### Supplied material
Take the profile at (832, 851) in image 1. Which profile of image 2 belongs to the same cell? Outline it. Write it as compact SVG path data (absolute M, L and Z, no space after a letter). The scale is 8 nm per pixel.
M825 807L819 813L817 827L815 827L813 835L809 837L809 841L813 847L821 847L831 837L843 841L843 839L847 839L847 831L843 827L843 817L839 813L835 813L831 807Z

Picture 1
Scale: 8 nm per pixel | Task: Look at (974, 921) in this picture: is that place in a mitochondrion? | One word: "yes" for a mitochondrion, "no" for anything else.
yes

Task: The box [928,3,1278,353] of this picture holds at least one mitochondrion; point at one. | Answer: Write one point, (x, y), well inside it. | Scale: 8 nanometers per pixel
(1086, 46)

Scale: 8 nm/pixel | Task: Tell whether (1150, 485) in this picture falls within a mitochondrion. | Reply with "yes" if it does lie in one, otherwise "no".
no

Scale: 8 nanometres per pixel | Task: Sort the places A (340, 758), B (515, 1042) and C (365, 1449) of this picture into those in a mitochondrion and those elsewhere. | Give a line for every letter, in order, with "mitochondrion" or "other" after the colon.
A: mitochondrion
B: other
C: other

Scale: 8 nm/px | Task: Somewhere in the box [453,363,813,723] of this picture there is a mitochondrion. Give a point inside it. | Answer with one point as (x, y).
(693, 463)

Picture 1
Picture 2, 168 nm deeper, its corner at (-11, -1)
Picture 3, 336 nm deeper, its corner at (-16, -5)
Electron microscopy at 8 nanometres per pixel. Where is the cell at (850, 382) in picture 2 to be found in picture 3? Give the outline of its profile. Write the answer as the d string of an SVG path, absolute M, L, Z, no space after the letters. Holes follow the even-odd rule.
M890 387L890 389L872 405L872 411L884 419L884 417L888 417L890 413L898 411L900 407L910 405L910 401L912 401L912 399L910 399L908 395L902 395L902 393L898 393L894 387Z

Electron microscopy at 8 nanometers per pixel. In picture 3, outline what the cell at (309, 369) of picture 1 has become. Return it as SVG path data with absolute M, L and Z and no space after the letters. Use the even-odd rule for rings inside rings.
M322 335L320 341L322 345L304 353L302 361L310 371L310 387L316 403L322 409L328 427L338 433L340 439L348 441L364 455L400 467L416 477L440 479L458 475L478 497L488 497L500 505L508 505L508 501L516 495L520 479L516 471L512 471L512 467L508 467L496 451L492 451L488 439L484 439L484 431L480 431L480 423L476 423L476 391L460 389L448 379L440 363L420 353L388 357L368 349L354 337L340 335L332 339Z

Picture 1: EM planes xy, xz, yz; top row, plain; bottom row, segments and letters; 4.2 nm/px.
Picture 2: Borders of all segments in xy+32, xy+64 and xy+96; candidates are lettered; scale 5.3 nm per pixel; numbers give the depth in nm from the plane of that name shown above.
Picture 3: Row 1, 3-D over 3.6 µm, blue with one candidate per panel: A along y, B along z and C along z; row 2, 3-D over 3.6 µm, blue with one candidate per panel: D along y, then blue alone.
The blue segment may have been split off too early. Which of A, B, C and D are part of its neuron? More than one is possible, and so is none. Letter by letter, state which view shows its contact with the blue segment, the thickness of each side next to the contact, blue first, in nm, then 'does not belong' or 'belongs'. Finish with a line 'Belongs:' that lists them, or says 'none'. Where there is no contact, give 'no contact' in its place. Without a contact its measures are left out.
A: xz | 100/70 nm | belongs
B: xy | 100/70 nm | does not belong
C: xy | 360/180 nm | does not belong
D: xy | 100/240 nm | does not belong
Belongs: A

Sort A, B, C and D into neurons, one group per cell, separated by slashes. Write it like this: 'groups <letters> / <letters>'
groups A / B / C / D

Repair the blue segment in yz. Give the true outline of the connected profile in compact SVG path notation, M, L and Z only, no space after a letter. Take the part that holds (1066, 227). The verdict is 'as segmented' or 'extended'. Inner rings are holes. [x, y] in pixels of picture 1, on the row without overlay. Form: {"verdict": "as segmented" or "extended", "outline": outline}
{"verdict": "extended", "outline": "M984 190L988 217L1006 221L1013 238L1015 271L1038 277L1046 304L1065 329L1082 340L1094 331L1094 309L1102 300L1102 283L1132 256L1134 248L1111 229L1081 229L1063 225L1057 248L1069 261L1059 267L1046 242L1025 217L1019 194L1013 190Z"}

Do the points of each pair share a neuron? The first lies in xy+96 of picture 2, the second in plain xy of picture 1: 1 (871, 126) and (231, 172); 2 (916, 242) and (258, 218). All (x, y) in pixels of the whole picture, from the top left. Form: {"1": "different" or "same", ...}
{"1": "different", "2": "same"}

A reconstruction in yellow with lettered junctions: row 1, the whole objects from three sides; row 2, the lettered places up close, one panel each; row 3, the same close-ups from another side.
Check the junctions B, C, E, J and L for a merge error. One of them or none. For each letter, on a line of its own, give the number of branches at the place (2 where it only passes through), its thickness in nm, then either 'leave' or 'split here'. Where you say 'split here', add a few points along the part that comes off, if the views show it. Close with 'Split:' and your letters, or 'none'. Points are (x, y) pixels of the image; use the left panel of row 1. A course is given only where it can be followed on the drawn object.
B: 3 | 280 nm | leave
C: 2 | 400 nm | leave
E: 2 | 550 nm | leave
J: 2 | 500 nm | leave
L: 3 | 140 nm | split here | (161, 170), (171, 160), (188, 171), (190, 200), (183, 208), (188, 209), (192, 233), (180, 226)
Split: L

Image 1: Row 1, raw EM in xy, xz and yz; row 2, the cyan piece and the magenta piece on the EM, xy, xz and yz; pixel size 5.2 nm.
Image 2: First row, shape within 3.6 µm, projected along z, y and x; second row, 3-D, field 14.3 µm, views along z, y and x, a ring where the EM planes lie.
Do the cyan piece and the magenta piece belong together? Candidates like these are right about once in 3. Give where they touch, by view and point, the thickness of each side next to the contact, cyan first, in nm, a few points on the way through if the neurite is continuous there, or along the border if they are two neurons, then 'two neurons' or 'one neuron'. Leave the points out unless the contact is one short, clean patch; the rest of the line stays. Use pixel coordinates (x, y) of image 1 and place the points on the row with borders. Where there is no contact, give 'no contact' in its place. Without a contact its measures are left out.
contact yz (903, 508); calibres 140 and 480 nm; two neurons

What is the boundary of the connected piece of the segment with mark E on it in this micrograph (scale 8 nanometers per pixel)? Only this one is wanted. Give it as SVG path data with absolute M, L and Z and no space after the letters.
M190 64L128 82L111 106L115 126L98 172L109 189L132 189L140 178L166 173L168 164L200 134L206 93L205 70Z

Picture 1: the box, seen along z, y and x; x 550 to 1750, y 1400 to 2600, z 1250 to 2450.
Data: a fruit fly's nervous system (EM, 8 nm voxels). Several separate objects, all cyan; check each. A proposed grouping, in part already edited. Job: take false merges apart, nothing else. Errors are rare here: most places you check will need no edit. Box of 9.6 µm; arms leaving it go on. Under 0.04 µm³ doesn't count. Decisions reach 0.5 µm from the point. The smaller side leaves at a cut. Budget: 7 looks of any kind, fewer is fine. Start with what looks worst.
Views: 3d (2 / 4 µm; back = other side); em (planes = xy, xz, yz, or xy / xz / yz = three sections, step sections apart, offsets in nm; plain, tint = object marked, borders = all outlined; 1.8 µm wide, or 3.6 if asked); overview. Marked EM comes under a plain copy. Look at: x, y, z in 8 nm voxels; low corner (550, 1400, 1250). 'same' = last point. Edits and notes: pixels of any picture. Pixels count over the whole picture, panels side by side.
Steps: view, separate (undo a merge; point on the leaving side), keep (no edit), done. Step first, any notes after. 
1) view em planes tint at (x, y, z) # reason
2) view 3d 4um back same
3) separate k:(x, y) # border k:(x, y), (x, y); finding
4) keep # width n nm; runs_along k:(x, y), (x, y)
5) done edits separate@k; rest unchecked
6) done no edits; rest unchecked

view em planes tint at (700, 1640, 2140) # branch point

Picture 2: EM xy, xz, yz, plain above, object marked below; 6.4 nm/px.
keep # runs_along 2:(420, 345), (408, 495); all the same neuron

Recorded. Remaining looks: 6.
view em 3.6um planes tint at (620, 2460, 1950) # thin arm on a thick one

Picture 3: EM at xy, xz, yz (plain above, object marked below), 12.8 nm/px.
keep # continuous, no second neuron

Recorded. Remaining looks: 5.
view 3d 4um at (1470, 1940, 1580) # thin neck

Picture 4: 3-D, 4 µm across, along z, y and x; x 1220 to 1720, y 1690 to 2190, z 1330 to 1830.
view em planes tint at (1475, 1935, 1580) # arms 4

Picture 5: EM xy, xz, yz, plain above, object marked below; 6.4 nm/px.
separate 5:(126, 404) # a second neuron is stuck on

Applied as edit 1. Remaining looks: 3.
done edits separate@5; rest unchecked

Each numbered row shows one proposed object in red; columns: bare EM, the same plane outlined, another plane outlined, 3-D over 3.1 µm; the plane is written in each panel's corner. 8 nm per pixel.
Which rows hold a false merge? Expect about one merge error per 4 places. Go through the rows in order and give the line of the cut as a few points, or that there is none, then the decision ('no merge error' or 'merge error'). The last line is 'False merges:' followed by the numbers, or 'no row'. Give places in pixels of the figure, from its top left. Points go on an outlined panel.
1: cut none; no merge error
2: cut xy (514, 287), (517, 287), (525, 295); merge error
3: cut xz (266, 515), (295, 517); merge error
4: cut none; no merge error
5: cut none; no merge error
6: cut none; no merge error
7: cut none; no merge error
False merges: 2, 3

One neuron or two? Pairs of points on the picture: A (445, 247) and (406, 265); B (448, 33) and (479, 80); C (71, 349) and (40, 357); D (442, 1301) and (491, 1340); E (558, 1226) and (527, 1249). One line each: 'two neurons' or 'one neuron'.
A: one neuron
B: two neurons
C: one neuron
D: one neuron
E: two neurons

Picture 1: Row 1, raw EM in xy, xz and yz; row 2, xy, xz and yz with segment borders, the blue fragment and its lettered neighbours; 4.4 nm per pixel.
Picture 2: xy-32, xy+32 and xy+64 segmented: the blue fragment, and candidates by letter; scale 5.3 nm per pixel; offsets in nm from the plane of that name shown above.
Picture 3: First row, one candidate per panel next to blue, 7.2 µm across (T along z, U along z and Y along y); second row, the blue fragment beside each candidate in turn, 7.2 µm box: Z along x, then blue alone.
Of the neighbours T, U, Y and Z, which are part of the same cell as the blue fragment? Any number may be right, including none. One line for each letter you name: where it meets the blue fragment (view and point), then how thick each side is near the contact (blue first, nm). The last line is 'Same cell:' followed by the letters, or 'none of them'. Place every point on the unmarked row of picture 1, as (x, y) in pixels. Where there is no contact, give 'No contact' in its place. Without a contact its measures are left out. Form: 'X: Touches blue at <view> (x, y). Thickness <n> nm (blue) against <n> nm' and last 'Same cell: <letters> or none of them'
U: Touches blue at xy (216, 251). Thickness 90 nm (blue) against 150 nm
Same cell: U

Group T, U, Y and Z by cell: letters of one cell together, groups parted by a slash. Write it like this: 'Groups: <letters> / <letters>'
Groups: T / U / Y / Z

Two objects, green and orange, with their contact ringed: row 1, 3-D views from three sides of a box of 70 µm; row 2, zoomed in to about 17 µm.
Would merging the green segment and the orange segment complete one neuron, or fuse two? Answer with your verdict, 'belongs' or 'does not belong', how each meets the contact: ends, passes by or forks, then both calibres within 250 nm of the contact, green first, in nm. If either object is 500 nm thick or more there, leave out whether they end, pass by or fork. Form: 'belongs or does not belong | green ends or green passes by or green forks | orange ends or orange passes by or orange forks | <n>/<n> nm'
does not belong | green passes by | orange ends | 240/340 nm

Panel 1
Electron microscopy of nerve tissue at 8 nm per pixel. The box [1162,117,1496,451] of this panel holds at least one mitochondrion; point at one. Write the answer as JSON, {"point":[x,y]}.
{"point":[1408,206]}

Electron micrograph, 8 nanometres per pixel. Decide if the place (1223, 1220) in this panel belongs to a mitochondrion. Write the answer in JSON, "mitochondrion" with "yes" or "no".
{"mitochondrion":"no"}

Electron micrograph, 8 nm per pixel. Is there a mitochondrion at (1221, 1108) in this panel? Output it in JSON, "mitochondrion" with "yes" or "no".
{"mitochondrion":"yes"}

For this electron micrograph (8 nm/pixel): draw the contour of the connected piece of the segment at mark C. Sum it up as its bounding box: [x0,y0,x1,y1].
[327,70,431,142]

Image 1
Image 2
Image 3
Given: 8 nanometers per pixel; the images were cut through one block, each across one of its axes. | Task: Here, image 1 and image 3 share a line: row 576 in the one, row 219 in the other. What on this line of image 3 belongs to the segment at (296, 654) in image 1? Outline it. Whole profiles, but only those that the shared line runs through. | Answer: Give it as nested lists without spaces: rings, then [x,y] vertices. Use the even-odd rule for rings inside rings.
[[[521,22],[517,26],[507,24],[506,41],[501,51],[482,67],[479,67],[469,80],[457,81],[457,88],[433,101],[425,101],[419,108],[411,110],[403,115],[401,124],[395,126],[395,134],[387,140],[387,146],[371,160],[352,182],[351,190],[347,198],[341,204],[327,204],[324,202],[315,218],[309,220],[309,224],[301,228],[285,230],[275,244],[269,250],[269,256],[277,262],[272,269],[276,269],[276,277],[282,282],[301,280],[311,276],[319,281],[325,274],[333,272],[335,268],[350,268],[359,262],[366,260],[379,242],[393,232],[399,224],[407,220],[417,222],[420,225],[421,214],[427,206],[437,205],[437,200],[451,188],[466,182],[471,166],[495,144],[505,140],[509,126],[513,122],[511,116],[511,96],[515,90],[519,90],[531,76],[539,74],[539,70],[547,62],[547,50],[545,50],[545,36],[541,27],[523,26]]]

### Exercise directions
Reproduce exactly the entries above, limited to the lines from the one with "Recorded. Remaining looks: 6." through the one with "Each numbered row", both included.

### Exercise answer
Recorded. Remaining looks: 6.
view em 3.6um planes tint at (620, 2460, 1950) # thin arm on a thick one

Picture 3: EM at xy, xz, yz (plain above, object marked below), 12.8 nm/px.
keep # continuous, no second neuron

Recorded. Remaining looks: 5.
view 3d 4um at (1470, 1940, 1580) # thin neck

Picture 4: 3-D, 4 µm across, along z, y and x; x 1220 to 1720, y 1690 to 2190, z 1330 to 1830.
view em planes tint at (1475, 1935, 1580) # arms 4

Picture 5: EM xy, xz, yz, plain above, object marked below; 6.4 nm/px.
separate 5:(126, 404) # a second neuron is stuck on

Applied as edit 1. Remaining looks: 3.
done edits separate@5; rest unchecked

Each numbered row shows one proposed object in red; columns: bare EM, the same plane outlined, another plane outlined, 3-D over 3.1 µm; the plane is written in each panel's corner. 8 nm per pixel.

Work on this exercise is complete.